__Work to complete__: Copy each line of the records that contains the word "epithelial".

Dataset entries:
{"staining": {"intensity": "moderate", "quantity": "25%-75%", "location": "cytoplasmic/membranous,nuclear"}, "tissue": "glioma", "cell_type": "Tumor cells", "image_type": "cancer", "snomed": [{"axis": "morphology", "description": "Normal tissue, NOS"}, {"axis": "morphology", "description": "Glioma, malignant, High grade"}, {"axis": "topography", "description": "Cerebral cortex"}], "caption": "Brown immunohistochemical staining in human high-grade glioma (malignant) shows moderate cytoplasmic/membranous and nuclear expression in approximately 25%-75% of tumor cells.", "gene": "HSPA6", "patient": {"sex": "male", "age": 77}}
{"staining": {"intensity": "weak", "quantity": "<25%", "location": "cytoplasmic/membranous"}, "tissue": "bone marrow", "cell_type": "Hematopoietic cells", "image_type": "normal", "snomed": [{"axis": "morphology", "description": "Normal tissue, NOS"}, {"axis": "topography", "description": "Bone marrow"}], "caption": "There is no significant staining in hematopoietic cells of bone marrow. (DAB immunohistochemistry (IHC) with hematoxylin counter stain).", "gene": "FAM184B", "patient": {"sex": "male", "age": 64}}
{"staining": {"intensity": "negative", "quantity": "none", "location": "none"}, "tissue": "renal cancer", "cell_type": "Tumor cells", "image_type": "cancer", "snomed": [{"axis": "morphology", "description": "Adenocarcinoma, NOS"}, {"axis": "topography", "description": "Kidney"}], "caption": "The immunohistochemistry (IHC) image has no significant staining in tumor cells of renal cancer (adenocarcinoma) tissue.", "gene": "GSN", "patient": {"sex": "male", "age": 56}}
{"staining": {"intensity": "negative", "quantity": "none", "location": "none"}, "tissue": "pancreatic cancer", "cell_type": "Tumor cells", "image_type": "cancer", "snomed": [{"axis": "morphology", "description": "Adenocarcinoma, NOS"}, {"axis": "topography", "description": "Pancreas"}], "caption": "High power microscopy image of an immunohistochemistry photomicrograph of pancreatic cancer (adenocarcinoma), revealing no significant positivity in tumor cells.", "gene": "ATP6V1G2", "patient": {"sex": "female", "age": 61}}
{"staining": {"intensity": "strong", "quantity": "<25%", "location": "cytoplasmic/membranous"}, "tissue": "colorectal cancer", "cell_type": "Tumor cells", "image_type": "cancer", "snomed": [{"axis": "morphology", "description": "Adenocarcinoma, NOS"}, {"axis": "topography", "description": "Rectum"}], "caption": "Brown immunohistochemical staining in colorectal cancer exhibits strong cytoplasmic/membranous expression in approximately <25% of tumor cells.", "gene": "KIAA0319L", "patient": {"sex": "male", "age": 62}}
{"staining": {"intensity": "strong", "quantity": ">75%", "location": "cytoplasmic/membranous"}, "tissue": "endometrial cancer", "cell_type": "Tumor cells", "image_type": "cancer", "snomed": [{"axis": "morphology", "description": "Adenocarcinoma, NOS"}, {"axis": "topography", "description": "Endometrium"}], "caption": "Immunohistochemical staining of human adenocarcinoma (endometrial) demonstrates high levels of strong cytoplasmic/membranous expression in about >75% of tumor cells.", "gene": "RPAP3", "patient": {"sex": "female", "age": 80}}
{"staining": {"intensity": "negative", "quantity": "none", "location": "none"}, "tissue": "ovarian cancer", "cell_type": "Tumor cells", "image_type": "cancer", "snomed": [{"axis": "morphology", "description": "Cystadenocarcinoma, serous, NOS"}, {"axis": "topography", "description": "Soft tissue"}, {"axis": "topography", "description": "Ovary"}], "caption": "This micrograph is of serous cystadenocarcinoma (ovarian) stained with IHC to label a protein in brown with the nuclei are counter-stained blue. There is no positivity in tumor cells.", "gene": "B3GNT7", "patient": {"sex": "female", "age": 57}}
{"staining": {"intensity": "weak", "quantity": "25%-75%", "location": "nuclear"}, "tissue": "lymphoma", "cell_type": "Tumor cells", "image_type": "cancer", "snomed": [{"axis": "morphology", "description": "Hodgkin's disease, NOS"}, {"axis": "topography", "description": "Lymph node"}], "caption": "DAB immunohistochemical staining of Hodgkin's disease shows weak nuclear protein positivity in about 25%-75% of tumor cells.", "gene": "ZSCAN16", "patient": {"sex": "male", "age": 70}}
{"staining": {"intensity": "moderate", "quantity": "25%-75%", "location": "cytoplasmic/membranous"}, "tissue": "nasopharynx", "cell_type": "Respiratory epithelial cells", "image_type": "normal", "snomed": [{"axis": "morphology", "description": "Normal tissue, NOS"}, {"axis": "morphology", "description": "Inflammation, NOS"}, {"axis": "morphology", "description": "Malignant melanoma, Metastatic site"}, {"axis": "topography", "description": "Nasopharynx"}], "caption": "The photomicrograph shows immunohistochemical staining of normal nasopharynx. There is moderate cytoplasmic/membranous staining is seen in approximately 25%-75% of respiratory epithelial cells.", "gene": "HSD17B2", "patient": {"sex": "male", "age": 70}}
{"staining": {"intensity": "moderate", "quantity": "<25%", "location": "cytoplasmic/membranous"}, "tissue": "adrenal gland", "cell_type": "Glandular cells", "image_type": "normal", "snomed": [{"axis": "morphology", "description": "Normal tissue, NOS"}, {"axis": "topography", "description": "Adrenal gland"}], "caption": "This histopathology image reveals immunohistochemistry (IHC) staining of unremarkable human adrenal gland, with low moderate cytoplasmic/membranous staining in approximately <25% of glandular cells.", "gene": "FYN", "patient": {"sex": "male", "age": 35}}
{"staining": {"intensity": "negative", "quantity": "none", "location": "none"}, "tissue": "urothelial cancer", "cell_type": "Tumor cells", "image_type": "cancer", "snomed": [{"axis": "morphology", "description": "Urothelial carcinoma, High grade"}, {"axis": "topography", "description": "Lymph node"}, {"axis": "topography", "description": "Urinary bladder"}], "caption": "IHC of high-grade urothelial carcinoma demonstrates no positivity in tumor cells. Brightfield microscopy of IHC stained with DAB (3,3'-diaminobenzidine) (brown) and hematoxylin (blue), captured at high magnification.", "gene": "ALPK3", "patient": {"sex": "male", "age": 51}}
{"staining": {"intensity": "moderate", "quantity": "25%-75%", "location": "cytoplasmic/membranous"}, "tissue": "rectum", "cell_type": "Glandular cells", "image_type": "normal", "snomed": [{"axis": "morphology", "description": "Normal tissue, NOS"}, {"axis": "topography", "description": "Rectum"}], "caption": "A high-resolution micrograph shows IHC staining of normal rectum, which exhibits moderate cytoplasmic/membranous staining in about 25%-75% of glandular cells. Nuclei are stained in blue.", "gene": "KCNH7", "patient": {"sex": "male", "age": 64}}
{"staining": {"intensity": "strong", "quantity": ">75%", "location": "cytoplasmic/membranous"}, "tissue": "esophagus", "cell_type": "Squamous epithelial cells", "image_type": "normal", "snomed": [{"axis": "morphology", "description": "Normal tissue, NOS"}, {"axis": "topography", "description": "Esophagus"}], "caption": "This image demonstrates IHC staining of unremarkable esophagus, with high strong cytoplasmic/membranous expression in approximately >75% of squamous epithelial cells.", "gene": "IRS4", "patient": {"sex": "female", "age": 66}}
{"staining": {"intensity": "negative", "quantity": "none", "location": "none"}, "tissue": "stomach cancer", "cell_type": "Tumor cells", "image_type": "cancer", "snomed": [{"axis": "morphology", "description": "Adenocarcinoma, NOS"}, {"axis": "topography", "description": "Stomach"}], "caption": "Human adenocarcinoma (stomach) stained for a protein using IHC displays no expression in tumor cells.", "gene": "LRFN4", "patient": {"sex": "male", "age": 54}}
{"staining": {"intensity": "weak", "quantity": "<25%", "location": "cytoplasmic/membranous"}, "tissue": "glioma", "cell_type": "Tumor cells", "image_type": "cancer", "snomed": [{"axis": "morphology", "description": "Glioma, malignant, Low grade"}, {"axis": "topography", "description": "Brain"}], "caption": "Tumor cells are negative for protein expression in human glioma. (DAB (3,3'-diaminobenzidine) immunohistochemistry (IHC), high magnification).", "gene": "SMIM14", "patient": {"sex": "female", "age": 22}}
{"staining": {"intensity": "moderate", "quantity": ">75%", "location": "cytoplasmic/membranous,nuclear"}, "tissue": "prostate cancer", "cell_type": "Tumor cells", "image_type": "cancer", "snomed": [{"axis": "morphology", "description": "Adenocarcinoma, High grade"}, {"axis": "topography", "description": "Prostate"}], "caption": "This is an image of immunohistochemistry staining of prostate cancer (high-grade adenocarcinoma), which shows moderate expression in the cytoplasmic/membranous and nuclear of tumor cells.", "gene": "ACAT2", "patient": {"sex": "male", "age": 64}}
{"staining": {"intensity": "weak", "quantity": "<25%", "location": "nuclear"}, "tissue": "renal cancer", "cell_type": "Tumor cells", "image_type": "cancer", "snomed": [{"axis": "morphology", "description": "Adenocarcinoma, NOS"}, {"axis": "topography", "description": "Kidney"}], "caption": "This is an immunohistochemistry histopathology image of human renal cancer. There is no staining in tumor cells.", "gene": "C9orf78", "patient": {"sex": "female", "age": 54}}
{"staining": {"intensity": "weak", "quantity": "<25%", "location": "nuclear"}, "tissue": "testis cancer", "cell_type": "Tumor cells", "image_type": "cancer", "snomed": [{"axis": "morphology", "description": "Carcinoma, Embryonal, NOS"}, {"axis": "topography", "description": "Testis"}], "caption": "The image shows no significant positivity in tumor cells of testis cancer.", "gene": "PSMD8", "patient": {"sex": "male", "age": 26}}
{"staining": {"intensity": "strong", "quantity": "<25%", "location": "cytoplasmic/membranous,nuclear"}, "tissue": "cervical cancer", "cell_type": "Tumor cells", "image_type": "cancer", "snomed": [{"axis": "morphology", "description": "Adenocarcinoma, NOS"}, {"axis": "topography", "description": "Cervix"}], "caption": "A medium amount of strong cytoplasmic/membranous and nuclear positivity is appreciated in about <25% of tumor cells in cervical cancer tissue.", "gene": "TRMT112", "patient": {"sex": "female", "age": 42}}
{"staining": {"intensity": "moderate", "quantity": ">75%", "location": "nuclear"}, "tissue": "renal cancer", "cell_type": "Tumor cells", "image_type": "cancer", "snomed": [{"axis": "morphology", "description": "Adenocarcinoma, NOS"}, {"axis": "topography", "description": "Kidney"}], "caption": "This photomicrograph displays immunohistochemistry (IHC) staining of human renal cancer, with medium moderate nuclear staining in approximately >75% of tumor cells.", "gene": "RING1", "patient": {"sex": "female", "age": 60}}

__Solution to the exercise__:
{"staining": {"intensity": "moderate", "quantity": "25%-75%", "location": "cytoplasmic/membranous"}, "tissue": "nasopharynx", "cell_type": "Respiratory epithelial cells", "image_type": "normal", "snomed": [{"axis": "morphology", "description": "Normal tissue, NOS"}, {"axis": "morphology", "description": "Inflammation, NOS"}, {"axis": "morphology", "description": "Malignant melanoma, Metastatic site"}, {"axis": "topography", "description": "Nasopharynx"}], "caption": "The photomicrograph shows immunohistochemical staining of normal nasopharynx. There is moderate cytoplasmic/membranous staining is seen in approximately 25%-75% of respiratory epithelial cells.", "gene": "HSD17B2", "patient": {"sex": "male", "age": 70}}
{"staining": {"intensity": "strong", "quantity": ">75%", "location": "cytoplasmic/membranous"}, "tissue": "esophagus", "cell_type": "Squamous epithelial cells", "image_type": "normal", "snomed": [{"axis": "morphology", "description": "Normal tissue, NOS"}, {"axis": "topography", "description": "Esophagus"}], "caption": "This image demonstrates IHC staining of unremarkable esophagus, with high strong cytoplasmic/membranous expression in approximately >75% of squamous epithelial cells.", "gene": "IRS4", "patient": {"sex": "female", "age": 66}}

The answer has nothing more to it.